> **Task details**:
Copy every line below word for word, leaving out the pictures.

> **Supplied entries**:
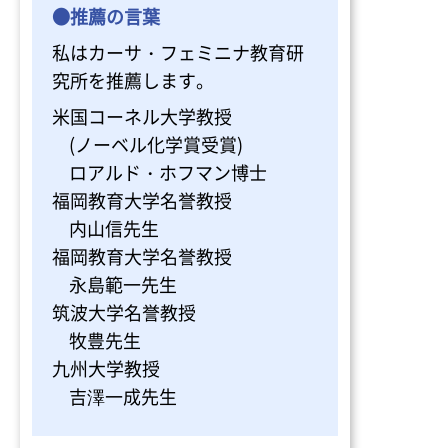
●推薦の言葉
私はカーサ・フェミニナ教育研
究所を推薦します。
米国コーネル大学教授
(ノーベル化学賞受賞)
ロアルド・ホフマン博士
福岡教育大学名誉教授
内山信先生
福岡教育大学名誉教授
永島範一先生
筑波大学名誉教授
牧豊先生
九州大学教授
吉澤一成先生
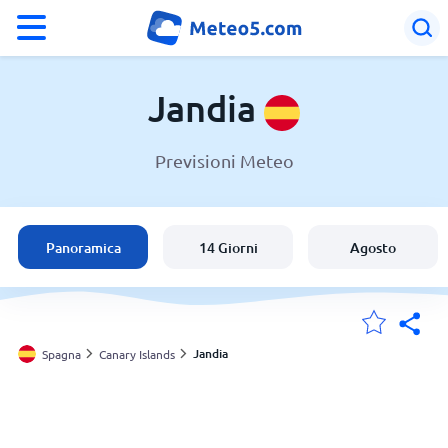
°F
°C
Jandia
Previsioni Meteo
Meteo a Jandia
Spagna
Panoramica
14 Giorni
Agosto
Italia
Svizzera
Jandia
Spagna
Canary Islands
Le mie località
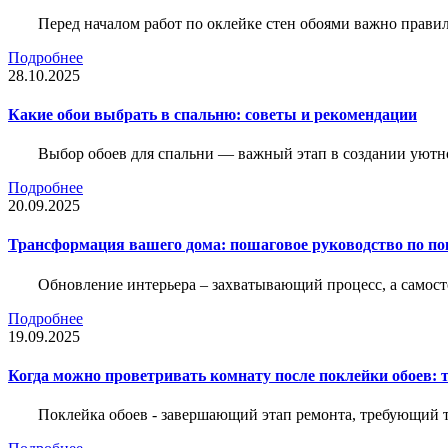
Перед началом работ по оклейке стен обоями важно правил
Подробнее
28.10.2025
Какие обои выбрать в спальню: советы и рекомендации
Выбор обоев для спальни — важный этап в создании уютн
Подробнее
20.09.2025
Трансформация вашего дома: пошаговое руководство по по
Обновление интерьера – захватывающий процесс, а самост
Подробнее
19.09.2025
Когда можно проветривать комнату после поклейки обоев: 
Поклейка обоев - завершающий этап ремонта, требующий те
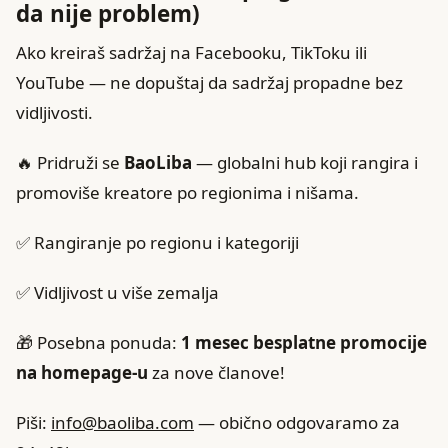
da nije problem)
Ako kreiraš sadržaj na Facebooku, TikToku ili
YouTube — ne dopuštaj da sadržaj propadne bez
vidljivosti.
🔥 Pridruži se
BaoLiba
— globalni hub koji rangira i
promoviše kreatore po regionima i nišama.
✅ Rangiranje po regionu i kategoriji
✅ Vidljivost u više zemalja
🎁 Posebna ponuda:
1 mesec besplatne promocije
na homepage-u
za nove članove!
Piši:
info@baoliba.com
— obično odgovaramo za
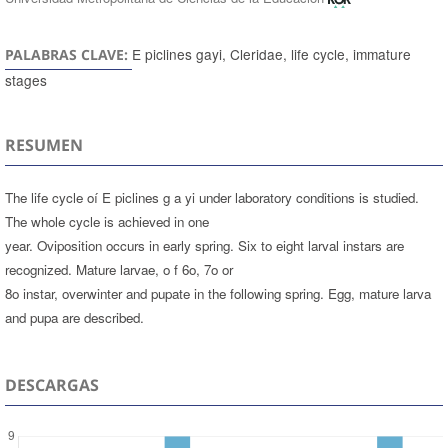
E piclines gayi, Cleridae, life cycle, immature
PALABRAS CLAVE:
stages
RESUMEN
The life cycle oí E piclines g a yi under laboratory conditions is studied.
The whole cycle is achieved in one
year. Oviposition occurs in early spring. Six to eight larval instars are
recognized. Mature larvae, o f 6o, 7o or
8o instar, overwinter and pupate in the following spring. Egg, mature larva
and pupa are described.
DESCARGAS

> **Output below**:
●推薦の言葉
私はカーサ・フェミニナ教育研
究所を推薦します。
米国コーネル大学教授
(ノーベル化学賞受賞)
ロアルド・ホフマン博士
福岡教育大学名誉教授
内山信先生
福岡教育大学名誉教授
永島範一先生
筑波大学名誉教授
牧豊先生
九州大学教授
吉澤一成先生
°F
°C
Jandia
Previsioni Meteo
Meteo a Jandia
Spagna
Panoramica
14 Giorni
Agosto
Italia
Svizzera
Jandia
Spagna
Canary Islands
Le mie località
Перед началом работ по оклейке стен обоями важно правил
Подробнее
28.10.2025
Какие обои выбрать в спальню: советы и рекомендации
Выбор обоев для спальни — важный этап в создании уютн
Подробнее
20.09.2025
Трансформация вашего дома: пошаговое руководство по по
Обновление интерьера – захватывающий процесс, а самост
Подробнее
19.09.2025
Когда можно проветривать комнату после поклейки обоев: 
Поклейка обоев - завершающий этап ремонта, требующий те
da nije problem)
Ako kreiraš sadržaj na Facebooku, TikToku ili
YouTube — ne dopuštaj da sadržaj propadne bez
vidljivosti.
🔥 Pridruži se
BaoLiba
— globalni hub koji rangira i
promoviše kreatore po regionima i nišama.
✅ Rangiranje po regionu i kategoriji
✅ Vidljivost u više zemalja
🎁 Posebna ponuda:
1 mesec besplatne promocije
na homepage-u
za nove članove!
Piši:
info@baoliba.com
— obično odgovaramo za
E piclines gayi, Cleridae, life cycle, immature
PALABRAS CLAVE:
stages
RESUMEN
The life cycle oí E piclines g a yi under laboratory conditions is studied.
The whole cycle is achieved in one
year. Oviposition occurs in early spring. Six to eight larval instars are
recognized. Mature larvae, o f 6o, 7o or
8o instar, overwinter and pupate in the following spring. Egg, mature larva
and pupa are described.
DESCARGAS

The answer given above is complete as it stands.